The marker placed by the Georgia Historical Commission in 1956 notes: The Army of Tennessee [Confederate] abandoned Atlanta Sept. 2, 1864, moved to Lovejoy, then to Palmetto, Sept. 19. Most of the Army entrenched 3 miles N. Gen. John B. Hood had headquarters here from Sept. 19 to 29, 1864. Pres. Jefferson Davis visited here Sept. 25th and on the 26th made a speech to the troops 3 miles N. where he was serenaded by the 20th Louisiana Ban. That same night Gen. Howell Cobb and Gov. Isham Harris of Tenn. spoke. On the 27th Pres. Davis left for Montgomery. Gen. Hardee was relieved of his command here, Sept. 28, and on the 29th Gen. Hood moved from here to start the disastrous Tennessee Campaign.

This depot served Palmetto until the mid-1960s when it was transferred to the city for municipal use. It went through a long state of decline before a full restoration was completed in 2012. It now houses a museum and event spaces.

This is one of three masonry underpasses in Palmetto. There’s another nearby, at Fairburn. The Palmetto examples are contemporary to the Atlanta & West Point Railroad depot and may have been built by the railroad. They’re really amazing examples of engineering, considering they’ve been in use for 99 years and have carried millions of tons of freight over the past century.


Walking around the commercial area of Palmetto, you quickly forget you’re in the most populous county in Georgia.

The historic structures are concentrated on Toombs Street and Main Street.

The architecture is very typical turn-of-the-century commercial design.


Though I haven’t done a deep dive into its history, The Farmers Bank likely suffered the same fate as hundreds of other Georgia banks of this era and was likely closed by the outset of the Great Depression. Georgia, along with other Deep South states, felt the effects of the Depression about a decade before the Wall Street Crash of 1929, thanks to the boll weevil and its impact on cotton prices.

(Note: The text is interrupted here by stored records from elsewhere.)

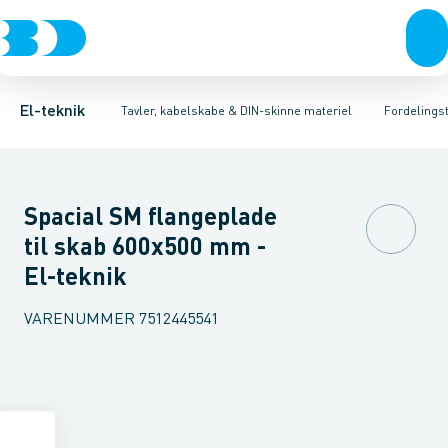
Afbrydere, stikkontakter & lampeudtag
Tavler, kapsling og rackskabe
Tilbehør til gruppetavler
Dæksel for montagekasse
Fordelings-/byggepladstavler
Forgreningsmateriel
Gruppeaf
Ek
K
El-teknik
Tavler, kabelskabe & DIN-skinne materiel
Fordelingst
Spacial SM flangeplade
til skab 600x500 mm -
El-teknik
VARENUMMER
7512445541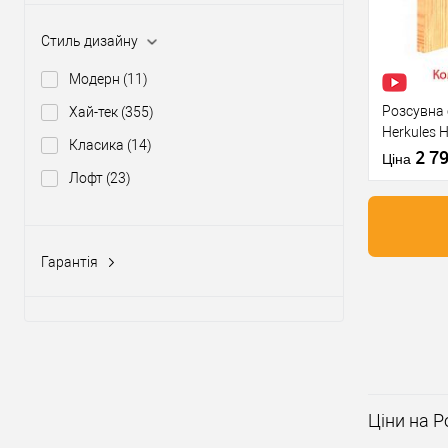
У о
Стиль дизайну
Виробник
Модерн
(11)
Тип товару
Розсувна
Хай-тек
(355)
Herkules 
Матеріал д
Класика
(14)
1 полотно
2 7
Комплектац
Ціна
Лофт
(23)
розсувної
системи
Країна вир
Гарантія
1 рік
(275)
Купити
3 роки
(8)
У о
5 років
(40)
10 років
(46)
Виробник
25 років
(45)
Ціни на Р
Тип товару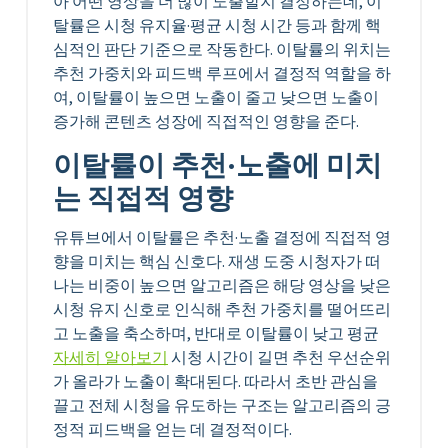
아 어떤 영상을 더 많이 노출할지 결정하는데, 이
탈률은 시청 유지율·평균 시청 시간 등과 함께 핵
심적인 판단 기준으로 작동한다. 이탈률의 위치는
추천 가중치와 피드백 루프에서 결정적 역할을 하
여, 이탈률이 높으면 노출이 줄고 낮으면 노출이
증가해 콘텐츠 성장에 직접적인 영향을 준다.
이탈률이 추천·노출에 미치
는 직접적 영향
유튜브에서 이탈률은 추천·노출 결정에 직접적 영
향을 미치는 핵심 신호다. 재생 도중 시청자가 떠
나는 비중이 높으면 알고리즘은 해당 영상을 낮은
시청 유지 신호로 인식해 추천 가중치를 떨어뜨리
고 노출을 축소하며, 반대로 이탈률이 낮고 평균
자세히 알아보기
시청 시간이 길면 추천 우선순위
가 올라가 노출이 확대된다. 따라서 초반 관심을
끌고 전체 시청을 유도하는 구조는 알고리즘의 긍
정적 피드백을 얻는 데 결정적이다.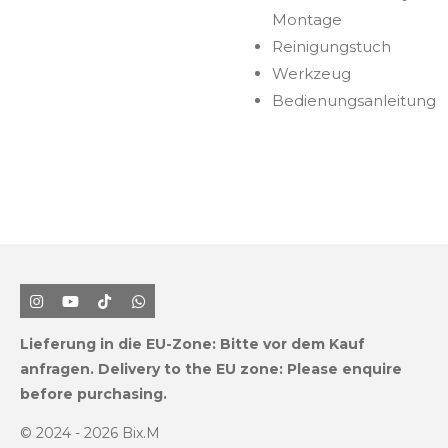
Montage
Reinigungstuch
Werkzeug
Bedienungsanleitung
I
Y
T
W
n
o
i
h
s
u
k
a
Lieferung in die EU-Zone:
Bitte vor dem Kauf
t
T
T
t
a
u
o
s
anfragen.
Delivery to the EU zone: Please enquire
g
b
k
A
before purchasing.
r
e
p
a
p
m
© 2024 - 2026 Bix.M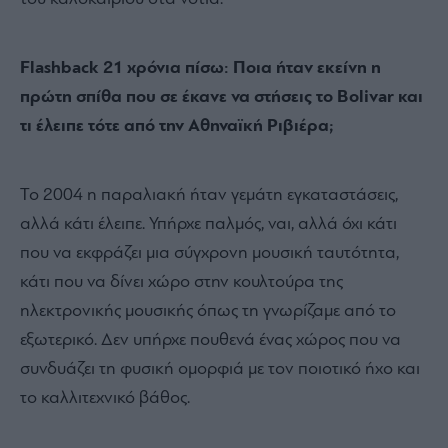
Flashback 21 χρόνια πίσω: Ποια ήταν εκείνη η
πρώτη σπίθα που σε έκανε να στήσεις το Bolivar και
τι έλειπε τότε από την Αθηναϊκή Ριβιέρα;
Το 2004 η παραλιακή ήταν γεμάτη εγκαταστάσεις,
αλλά κάτι έλειπε. Υπήρχε παλμός, ναι, αλλά όχι κάτι
που να εκφράζει μια σύγχρονη μουσική ταυτότητα,
κάτι που να δίνει χώρο στην κουλτούρα της
ηλεκτρονικής μουσικής όπως τη γνωρίζαμε από το
εξωτερικό. Δεν υπήρχε πουθενά ένας χώρος που να
συνδυάζει τη φυσική ομορφιά με τον ποιοτικό ήχο και
το καλλιτεχνικό βάθος.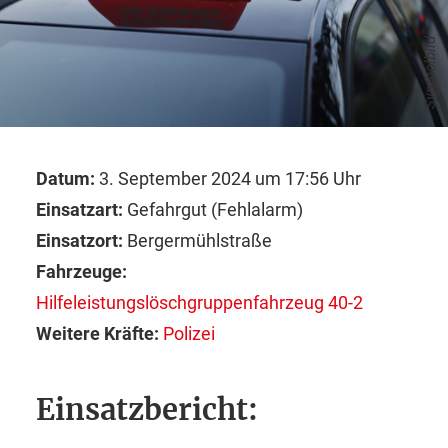
Symbolbild
Datum:
3. September 2024 um 17:56 Uhr
Einsatzart:
Gefahrgut (Fehlalarm)
Einsatzort:
Bergermühlstraße
Fahrzeuge:
Hilfeleistungslöschgruppenfahrzeug 40-2
Weitere Kräfte:
Polizei
Einsatzbericht:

The history of Methodists in the area of present-day Palmetto began in 1828 with Horton Ballard requesting pastoral services from the Reverend William Stegall, who appointed a preacher.[At this time, this area was located in the no-longer-extant Campbell County]. First services were held in the home of Horton Ballard. A log meeting house, known as Ballard’s Meeting House [or Concord], was constructed in 1828. A few years later the membership increased to the point that another church, known as Watts Meeting House, for Major L. B. Watts.
The churches merged and became Hearn’s Meeting House, located between Concord and Watts, circa 1834. Nearby associated congregations were Jones Campground (1840) and New Hope (1843). Members of Jones Campground church and Sabbath School moved to Palmetto in 1851. A wooden church was built on this site in 1852 and replaced by the present brick structure in 1872.

This Colonial Revival house, was designed by the Atlanta firm of Butt & Morris for Palmetto mayor Thomas P. Arnold. Upon his death it went to his son, Thomas P. Arnold, Jr., who also served as mayor of Palmetto.